- [SOURCE INFORMATION]
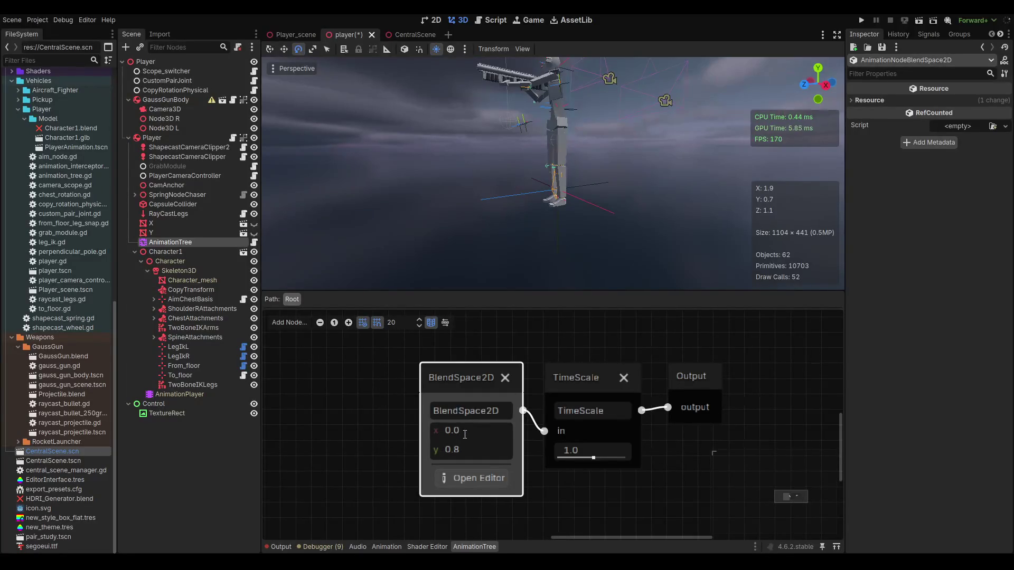
left_click(460, 479)
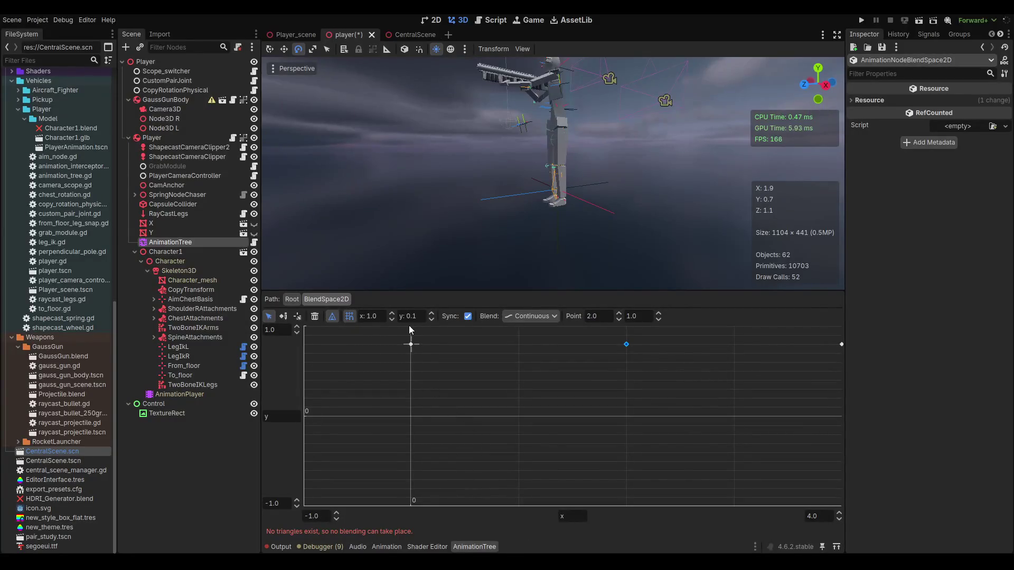
- Add Idle_crouched, Walk_Crouched_1ms and Run_Crouched_4ms as blend points along the grid's top edge
left_click(283, 316)
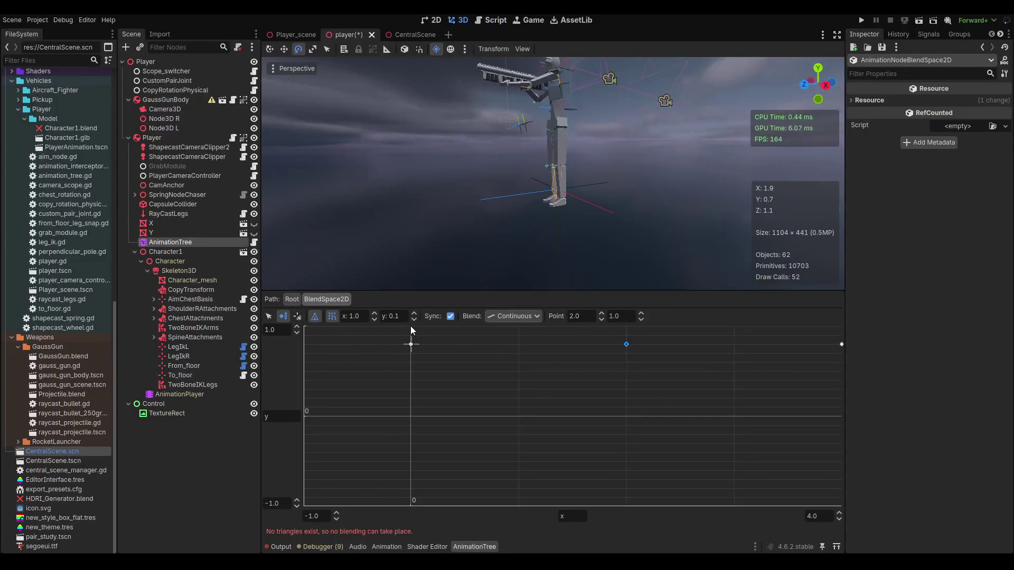
left_click(412, 328)
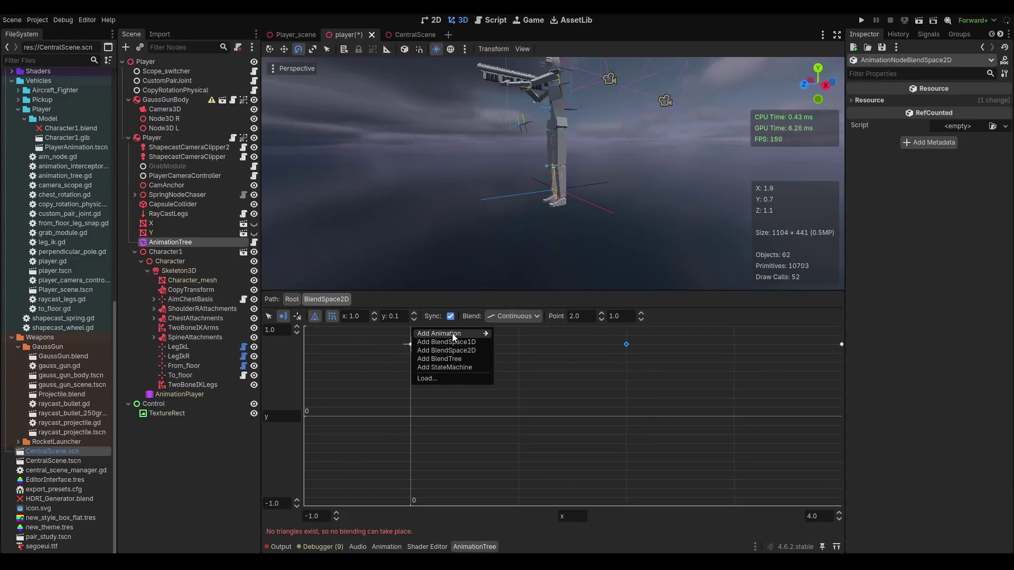
mouse_move(452, 334)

- [EXERCISE PROMPT] Exact copy, no pictures: reproduce every record as it stands.

- [WRITTEN REPLY]
left_click(460, 479)
- Add Idle_crouched, Walk_Crouched_1ms and Run_Crouched_4ms as blend points along the grid's top edge
left_click(283, 316)
left_click(412, 328)
mouse_move(452, 334)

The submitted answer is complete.